Un homme de 67 ans a été mis en examen pour meurtre sur conjoint et atteinte à l’intégrité d’un cadavre. 

C’est jeudi à Versailles que la police a procédé à l’arrestation de l’homme soupçonné d’avoir étranglé sa compagne, puis d’avoir découpé et brûlé son corps dans un bois de Vernouillet (Yvelines). La scène horrible se serait produite en août 2017.

Selon des informations obtenues par Le Parisien, le parquet aurait indiqué que le suspect, qui est retraité, aurait été mis en examen pour meurtre sur conjoint et atteinte à l’intégrité d’un cadavre, puis placé en détention provisoire.

C’est un promeneur qui avait découvert les restes calcinés de la victime le 31 août 2017 en bordure d’un chemin isolé à Vernouillet. 

Suite à cette découverte, des tests génétiques avaient été effectués et ceux-ci avaient révélé que la victime était une personne de sexe féminin, âgée de plus de 10 ans et mesurant moins de 1,65m.

Pendant de longs mois, les enquêteurs croyaient qu’il s’agissait d’une jeune femme, ce qui a retardé l’identification de la victime.

C’est finalement en juin que des enquêteurs sont parvenus à faire le rapprochement avec une autre enquête menée dans le département voisin des Hauts-de-Seine où une femme de 68 ans de Boulogne-Billancourt avait été déclarée disparue en août 2017.

La suite de l’enquête a été très complexe, car les policiers ont dû effectuer des prélèvements génétiques sur des objets ayant appartenu à la victime, en plus de repérer des mouvements suspects sur des comptes bancaires.

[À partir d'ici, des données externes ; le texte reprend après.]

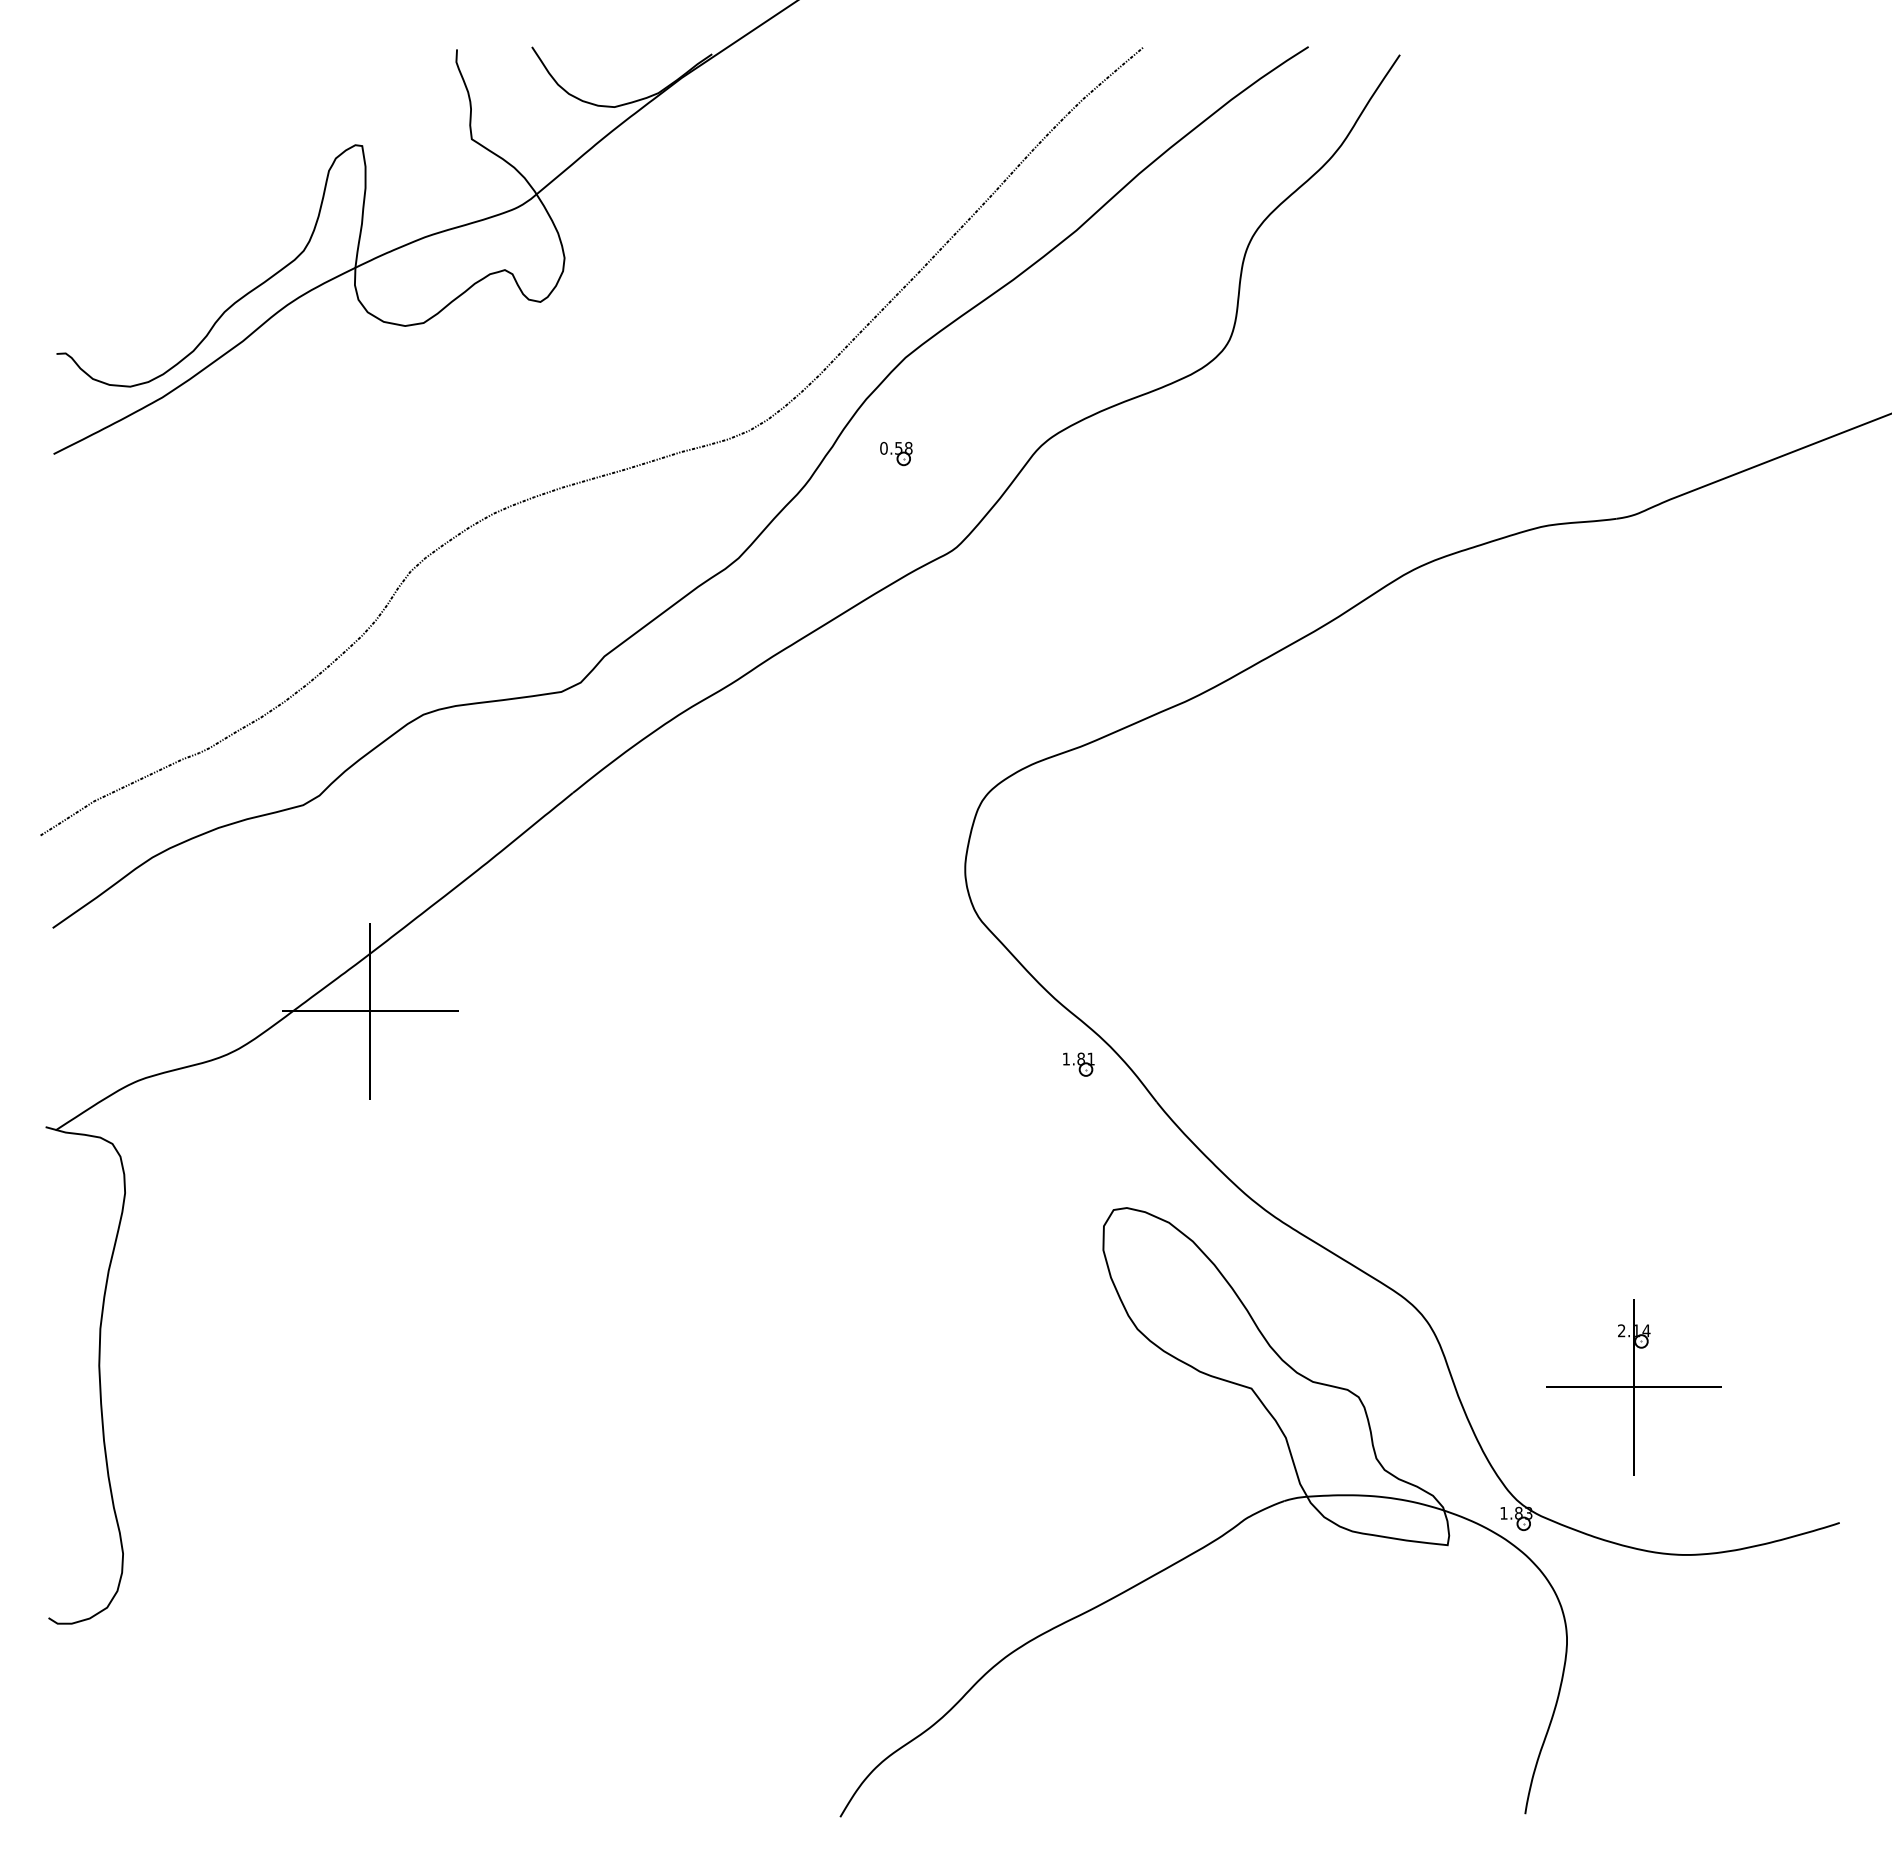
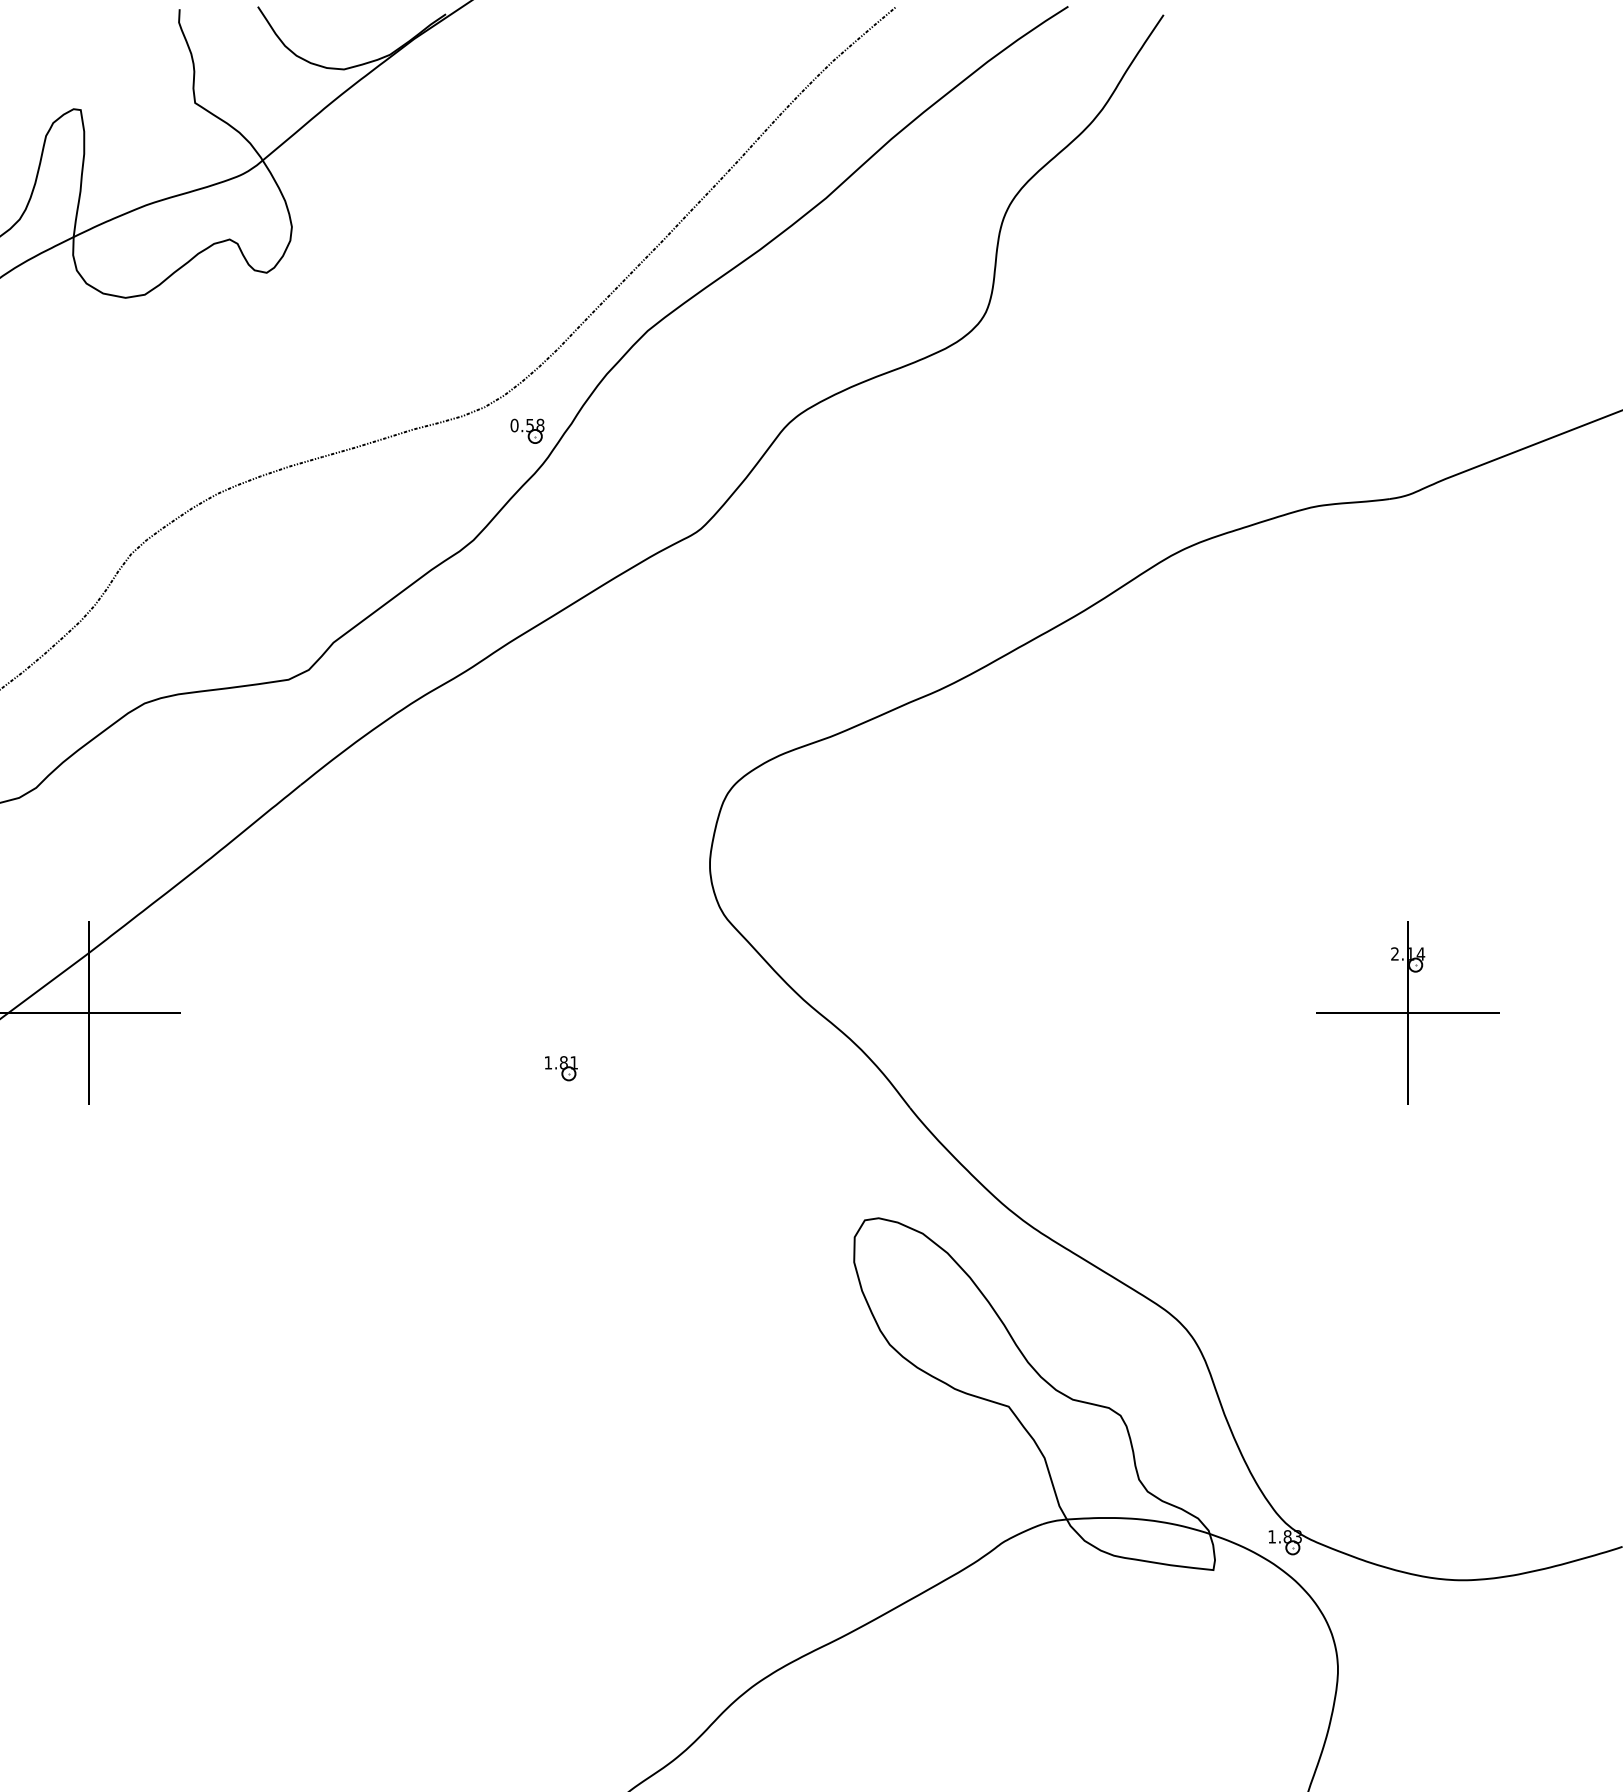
part: (896, 453) -> (527, 430), moved
part: (1078, 1064) -> (561, 1068), moved
part: (1633, 1387) -> (1407, 1013), moved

Grâce aux prélèvements, les enquêteurs sont arrivés à faire le lien avec la défunte de Vernouillet, et ce, par le biais du fichier des empreintes génétiques.

Le parquet a indiqué que suite à son arrestation, le suspect a fini par admettre qu’il avait “étranglé” sa compagne “dans le cadre d’une dispute”, puis qu’il avait découpé avec une scie son corps, qu’il avait brûlé avec de l’essence dans un endroit “qui lui est apparu comme (…) sûr pour (le) cacher “.